On January 25th (2015) I travelled for The Bacchae pt.1 a paganistic winter sacrifice in Jesus College, Cambridge. Our offering commenced (if such a word is appropriate) with a reading of Simon Jarvis’ ‘Dionysius Crucified’ in the chapel. Christianising the Greek god, the reading was accompanied by the swinging of incense and chanting: theology is the queen of the sciences. This in itself was highly curious to me: the air smelt like burning, the experience was unnervingly lulling. The poem ran through and exhausted itself.
There was a noise. Goat-faced, Jeremy Hardingham pulled movement to the evening. Binding the poet Vahni Capildeo in virgin-white material, the sacrifice began with a screech. Accompanied by the beast constructed in an afternoon and known only as Mega-Snake we maenads snaked from the chapel and into the blackness of the college cloisters. Janani Ambikapathy chanted excerpts from Euripides Bacchae hidden by words. Glowing against the January night we followed the ritual led by dancing screams. We reached the altar: a single tree. Vahni-as-sacrifice was chained down as Dionysus prepared his axe. The sacrifice was trimmed and prepared, losing great swathes of material, crying ancient and redundant Greek. The axe came down. It shattered into a laptop, shattering against the silence of the audience. Unmasked, Dionysus asked the emptiness: ‘Why then delay (to do) what is inevitable?’
We peeled away leaving nothing behind us.
I returned to Cambridge a second time, this time for Vahni Capildeo’s event The Maenads of Necessity, on the 13th of March (2015). This time we convened to usher (gently, gently) in the Springtime.
We spent a day dressing the English Faculty Drama Studio in ivy, pillars and snakes. Mega-Snake returned, scathed, from the Winter Bacchae to lounge lazily above the door and hinder all who tried to enter. Dino Mahoney bought us carrots. We hung them from the ceiling with masks. We prepared the colours of Holi in the sink –
Brutal Dissection of a Memory
Jeremy Hardingham: new work
John Regan: new work
Shared Reading: Iain Crichton Smith, ‘Deer on the High Hills’
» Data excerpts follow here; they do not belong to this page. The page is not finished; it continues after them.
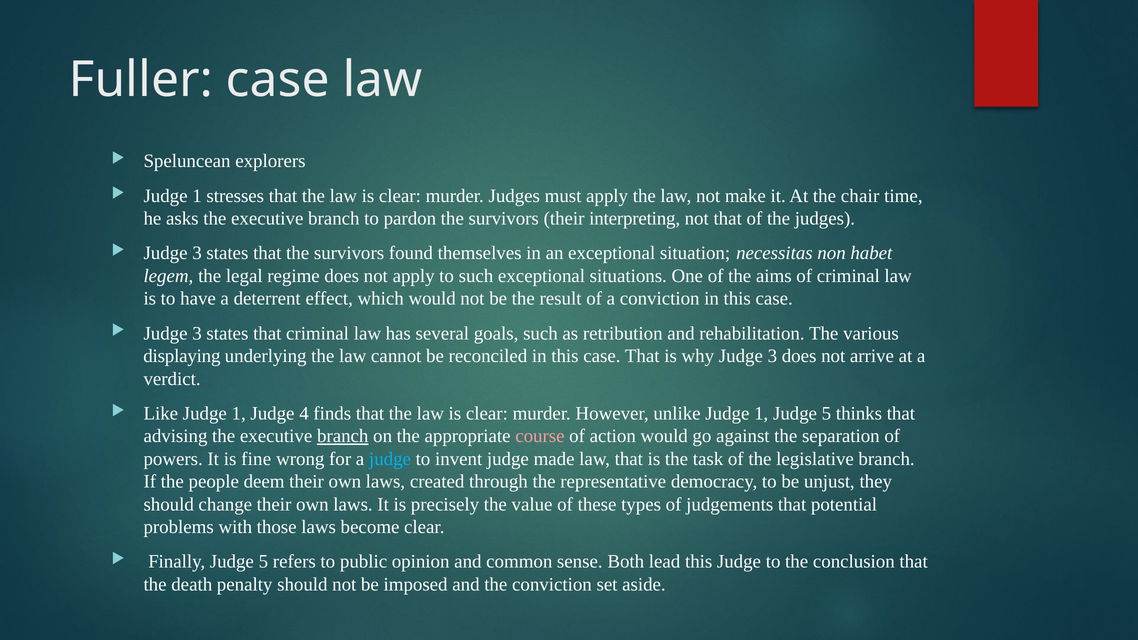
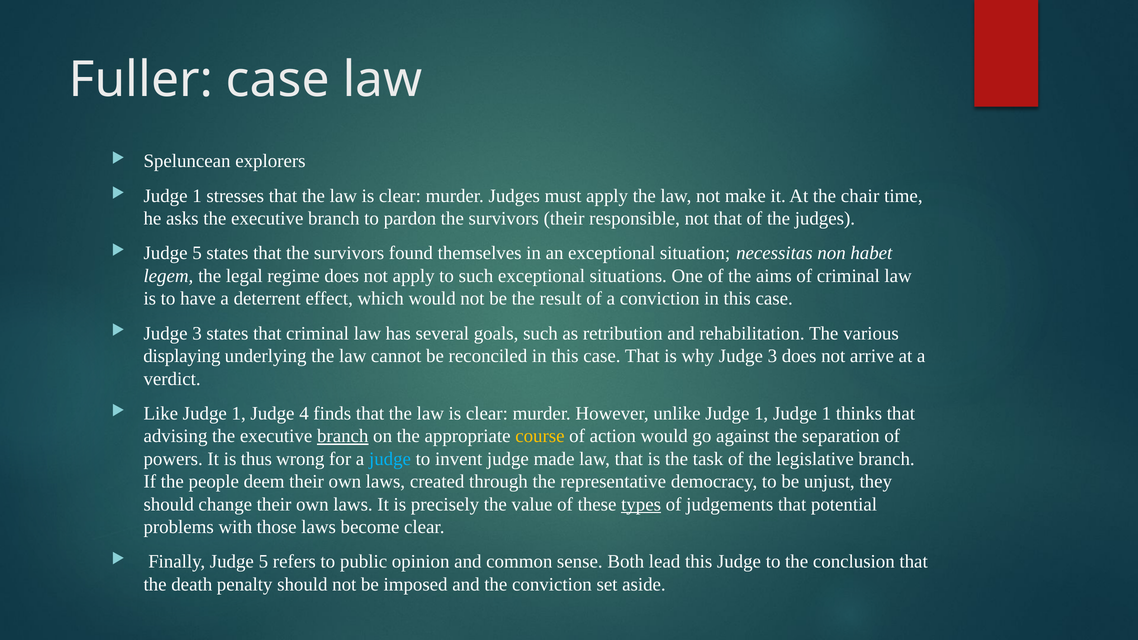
interpreting: interpreting -> responsible
3 at (197, 253): 3 -> 5
1 Judge 5: 5 -> 1
course colour: pink -> yellow
fine: fine -> thus
types underline: none -> present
Alice Meyer: Shredding of ‘Deer on the High Hills’, recreation of a text with audience
Alice Meyer, Vahni Capildeo, Janani Ambikapathy, Jeremy Hardingham: Martin Carter, Poems of Shape and Motion
Jo Cobb: Short Film
Dino Mahoney: New Work
Shared Reading: T.S. Eliot, ‘Ash Wednesday’
Jalina Mhyana: New Work
Hope Doherty: as Persephone, and poetic whisperings/distractions
Fern Richards: as Hades
Vahni Capildeo: as Math
Jeremy Hardingham: as Gwydion
Paige Smeaton: as Blodeuedd
The evening began with Welsh. It fell into an ancient mayhem, crammed with words and whisperings and decapitations (of texts and of voices). Beneath our feet we trampled our ground to death. Jalina Mhyana wrote on leaves in black biro. Disco urchins were thrown against the wall. Blodeuedd pressed pomegranates into the hand of Persephone. Hades whipped the air black. I sat and I watched. I sat and I observed. Everything was rich and strange – Jo Cobb’s film tempted in the spring. Together we watched in silence. After that we continued in a hush (shush now, shush), reading in a maenadic relaxation. Everything was words. Blodeuedd took to the oak whilst Gwydion and Math danced a strange dance beneath a white sheet. They cast a spell into flowers and into colour. Our spring began with music and Holi.
AZURE NOISE – Potential date May 14th, reading at the English Faculty, Cambridge
The Bacchae pt. 2 – A Summer celebration in Murray Edwards College Gardens (Hopefully!), potential date June 12th.
Interesting Links pertaining to Maenads of Necessity:
I am intending also to throw my Blodeuedd piece up on here in the Very Near Future
Also: a piece on memory linked to this.
I apologise profusely if I have neglected, by accident entirely, anyone who took part in these events.